Preheat the oven to 350°F. Lightly oil or butter a 9" glass pie plate or an 8x8" glass baking dish. Combine the cinnamon filling ingredients in a small bowl, stir and set aside.
In a large mixing bowl, cream together the melted butter and coconut sugar. Add the eggs and stir until thoroughly combined.
Add the cassava flour, baking powder, baking soda, sea salt, and cinnamon. Add the yogurt last and stir until the batter is smooth.
Spread half of the batter into the pie plate (or baking dish). Sprinkle the cinnamon sugar filling evenly over the batter. Spread the remaning coffee cake batter on top.

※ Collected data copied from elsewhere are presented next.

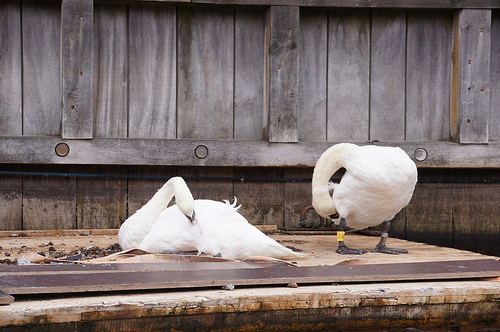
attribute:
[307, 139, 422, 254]
swan — in captivity, white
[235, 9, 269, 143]
plank — wooden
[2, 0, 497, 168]
fence — wooden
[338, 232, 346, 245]
tag — yellow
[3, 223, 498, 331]
platform — wooden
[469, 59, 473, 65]
nail — rusty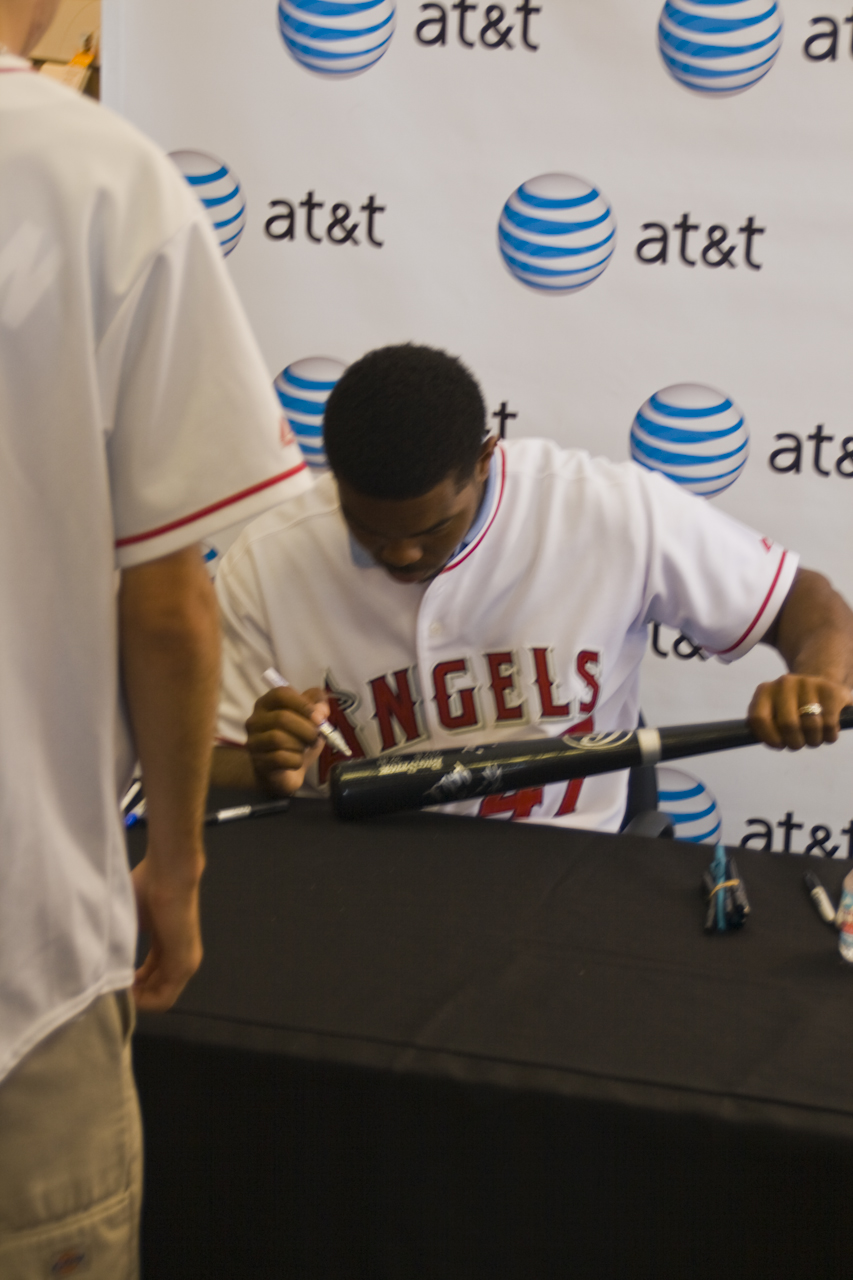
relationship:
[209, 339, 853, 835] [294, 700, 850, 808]
man signing bat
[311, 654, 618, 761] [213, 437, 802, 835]
angels on jersey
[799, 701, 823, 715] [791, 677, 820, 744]
ring around finger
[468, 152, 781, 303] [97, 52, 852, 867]
advertisement on wall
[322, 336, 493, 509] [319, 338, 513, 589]
hair on head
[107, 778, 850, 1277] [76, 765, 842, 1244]
cloth on table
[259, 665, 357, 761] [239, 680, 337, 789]
marker in hand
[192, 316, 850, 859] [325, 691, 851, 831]
man holding bat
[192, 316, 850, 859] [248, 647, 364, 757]
man holding pen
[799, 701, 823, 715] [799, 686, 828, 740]
ring on finger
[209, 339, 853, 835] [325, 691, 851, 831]
man signing bat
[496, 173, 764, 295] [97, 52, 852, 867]
advertisement on wall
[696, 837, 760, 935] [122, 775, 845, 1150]
pens on table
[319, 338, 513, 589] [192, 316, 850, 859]
head of man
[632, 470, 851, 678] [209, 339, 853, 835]
arm of man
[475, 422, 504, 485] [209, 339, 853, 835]
ear of man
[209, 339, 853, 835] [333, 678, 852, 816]
man signing bat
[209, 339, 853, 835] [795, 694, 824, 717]
man wearing ring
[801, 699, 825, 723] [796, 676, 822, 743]
ring on finger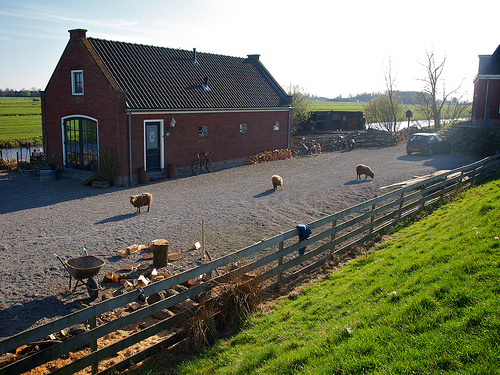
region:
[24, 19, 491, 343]
a farm in the country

In a food processor, combine the cassava flour, sugar, and cold butter for the crumble topping. Cut the butter into tablespoon size chunks before adding it to the food processor.
Pulse until big crumble form. First the crumble will seem loose and only small crumbles will form. Keep pulsing until the butter softens enough to create large crumbles.
Spread the crumble topping evenly over the coffee cake. Place the coffee cake on a baking sheet to catch any spills when the crumble topping bakes down (which I have not had happen).
Bake for 40-45 minutes. A toothpick inserted into the center of the coffee cake should come out with only a few dry crumbs. Let the coffee cake cool for 10-15 minutes before slicing and serving. Cool completely before storing leftovers.